The Dabhol power plant, the Centre's most prestigious business rescue mission, has been languishing for almost nine months now. But it took ICICI Bank MD Chanda Kochhar's warning to shake the power and oil ministries out of their stupor.
Earlier Kochhar wrote to power minister Jyotiraditya Scindia to warn that Rs 8,500-crore loan to the Dabhol project could turn sour for lenders as the plant was running at merely 3% of its capacity and unable to pay installments.
After Kochhar's letter, the power ministry asked the oil ministry to give the Dabhol project top priority at par with fertilizer sector and allot gas from new sources available in 2013-14. The power ministry has sought more than a million cubic metres a day (mcmd).
In its communication to the oil ministry, the power ministry has admitted that Dabhol's entire 1,967MW capacity has been stranded in the absence of domestic gas supply. The project is also unable to recover its fixed costs by running the plants on costlier imported fuel since this pushes up the price of electricity which consumers are unwilling to buy.
Dabhol was created after taking over Enron's mothballed plants and an adjacent gas shipping port after the US energy major went bust in 2001. It is now owned by Ratnagiri Gas and Power Projects Ltd, a joint venture of state-run gas utility GAIL and power generation major NTPC.

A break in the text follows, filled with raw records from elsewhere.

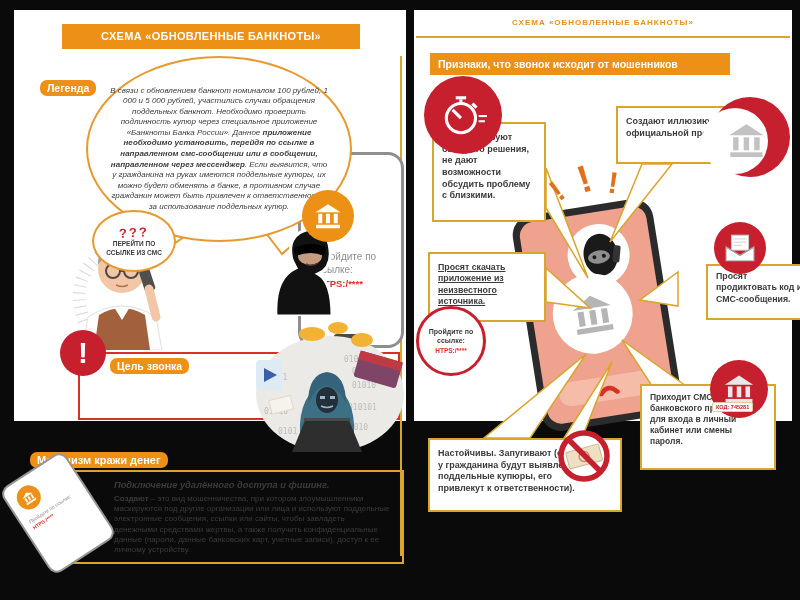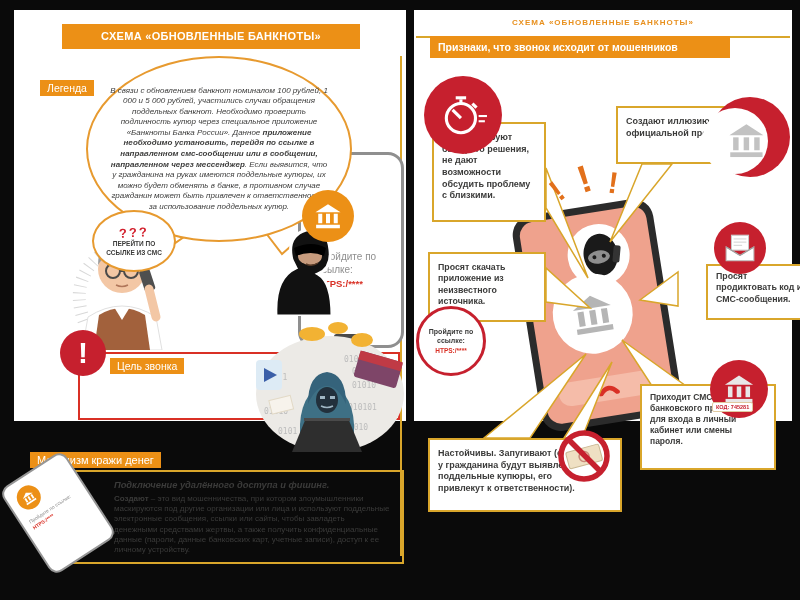--- a/index.html
+++ b/index.html
@@ -3,21 +3,21 @@
 <meta charset="utf-8">
 <style>
   html,body{margin:0;padding:0;}
   body{width:800px;height:600px;background:#0a0a0a;position:relative;overflow:hidden;
        font-family:"Liberation Sans","DejaVu Sans",sans-serif;color:#3b3b3a;}
   .abs{position:absolute;}
   .page{background:#ffffff;position:absolute;top:10px;height:411px;}
   #page-left{left:14px;width:392px;}
   #page-right{left:414px;width:378px;}
   .banner{background:#ec9016;color:#fff;font-weight:bold;text-align:center;}
-  .badge{background:#ec9016;color:#fff;font-weight:normal;font-size:10.5px;padding:2px 7px;display:inline-block;}
+  .badge{background:#ec9016;color:#fff;font-weight:bold;font-size:10.5px;padding:2px 7px;display:inline-block;border-radius:7px;}
   .callout{border:2px solid #d9a62b;background:#fff;font-weight:bold;font-size:9px;line-height:1.3;color:#3b3b3a;box-sizing:border-box;}
   .circle{border-radius:50%;display:flex;align-items:center;justify-content:center;}
   .red-circle{background:#c6202e;}
   svg{display:block;}
   .link-red{color:#d93025;font-weight:bold;}
   .gray-txt{color:#8f8f8f;}
 </style>
 </head>
 <body>
 
@@ -157,21 +157,21 @@
   </div>
 
   <div class="abs" style="left:386px;top:46px;width:2px;height:500px;background:#d9a62b;"></div>
 </div>
 
 <div class="page" id="page-right">
 
   <div class="abs" style="left:0;top:8px;width:100%;text-align:center;font-size:8px;font-weight:bold;color:#e8901e;letter-spacing:1px;">СХЕМА «ОБНОВЛЕННЫЕ БАНКНОТЫ»</div>
   <div class="abs" style="left:2px;top:26px;width:374px;border-top:2px solid #d9a62b;"></div>
 
-  <div class="banner abs" style="left:16px;top:26px;width:300px;height:22px;line-height:22px;font-size:10.5px;text-align:left;padding-left:8px;box-sizing:border-box;">Признаки, что звонок исходит от мошенников</div>
+  <div class="banner abs" style="left:16px;top:43px;width:300px;height:22px;line-height:22px;font-size:10.5px;text-align:left;padding-left:8px;box-sizing:border-box;">Признаки, что звонок исходит от мошенников</div>
 
   <div class="abs" style="left:112px;top:196px;width:142px;height:218px;background:#2b2b2b;border-radius:20px;
        transform:rotate(-9deg);z-index:1;">
     <div class="abs" style="left:7px;top:7px;right:7px;bottom:7px;background:#efa28d;border-radius:14px;overflow:hidden;">
       <div class="circle abs" style="left:44px;top:12px;width:62px;height:62px;background:#fff;">
         <svg width="62" height="62" viewBox="0 0 62 62">
           <ellipse cx="33" cy="31" rx="17" ry="21" fill="#1a1a1a"></ellipse>
           <ellipse cx="31" cy="33" rx="11" ry="6.5" fill="#8e8e8e"></ellipse>
           <circle cx="26.5" cy="32.5" r="2" fill="#1a1a1a"></circle>
             <circle cx="36" cy="32.5" r="2" fill="#1a1a1a"></circle>
@@ -205,21 +205,21 @@
       <polygon points="132,258 132,292 176,298"></polygon>
       <polygon points="264,262 264,296 226,290"></polygon>
       <polygon points="238,376 272,376 208,330"></polygon>
       <polygon points="70,428 116,428 172,344"></polygon>
       <polygon points="150,428 168,428 198,352"></polygon>
     </g>
   </svg>
 
   <div class="callout abs" style="left:18px;top:112px;width:114px;height:100px;padding:8px;z-index:3;">Всегда требуют быстрого решения, не дают возможности обсудить проблему с близкими.</div>
   <div class="callout abs" style="left:202px;top:96px;width:146px;height:58px;padding:8px;z-index:3;">Создают иллюзию официальной процедуры.</div>
-  <div class="callout abs" style="left:14px;top:242px;width:118px;height:70px;padding:8px;font-size:8.8px;z-index:3;">Просят скачать приложение из неизвестного источника.</div>
+  <div class="callout abs" style="left:14px;top:242px;width:118px;height:70px;padding:8px;font-size:8.8px;z-index:3;text-decoration:underline;">Просят скачать приложение из неизвестного источника.</div>
   <div class="callout abs" style="left:264px;top:254px;width:112px;height:56px;padding:5px 8px;font-size:8.8px;z-index:3;margin-left:28px;">Просят продиктовать код из СМС-сообщения.</div>
   <div class="callout abs" style="left:226px;top:374px;width:136px;height:86px;padding:6px 8px;font-size:8.5px;z-index:3;">Приходит СМС из банковского приложения для входа в личный кабинет или смены пароля.</div>
   <div class="callout abs" style="left:14px;top:428px;width:194px;height:74px;padding:8px 36px 8px 8px;z-index:3;">Настойчивы. Запугивают (если у гражданина будут выявлены поддельные купюры, его привлекут к ответственности).</div>
 
   <div class="circle abs red-circle" style="left:10px;top:66px;width:78px;height:78px;z-index:4;">
     <svg width="50" height="50" viewBox="0 0 48 48">
       <g stroke="#fff" stroke-width="3" fill="none">
         <circle cx="22" cy="27" r="14"></circle>
           <line x1="22" y1="27" x2="14" y2="19"></line>
         <line x1="22" y1="9" x2="22" y2="13"></line>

The project has to run at a minimum 85% capacity to be able to pay installments. This requires about 6.5 mcmd of gas. But the supply to the plant dwindled to 0.6 mcmd, or 7% of its allocation, before coming to a grinding halt from March 1 after the government refused to give power sector equal priority with fertilizer industry in allocation of domestic gas.
Industry sources said it was important to keep Dabhol spinning since any default by the project would have a severe impact on the banking industry and make a dent deeper than the outstanding loan.
Lenders already sacrificed about Rs 2,500 crore at the time of asset takeover and also addressed the need for Rs 1,220 crore as completion cost at the time of restructuring in 2009.
Dabhol's case is a pointer to the crisis gripping the gas-fired power industry. LNG, or gas imported in ships, cannot be used as an alternative since it costs nearly three times that of domestic fuel and pushes up power tariffs. State utilities refuse to buy power at higher tariffs for fear of evoking public ire. As a result, most of the old gas-fired plants aggregating over 18,000MW capacity are running at less than 30% of their capacity.
The power ministry reckons Rs 40,000 crore invested in new gas-fired power plants with an installed capacity of 4,904MW are at risk of turning into non-performing assets (NPAs) due to non-availability of domestic gas, primarily due to low production from the Reliance-operated Andhra offshore field. These plants were set up after Reliance projected a production of 80 mcmd of gas. The plants have been rendered idle as production has fallen to 10 mcmd after briefly hitting a peak of about 69 mcmd in March, 2010.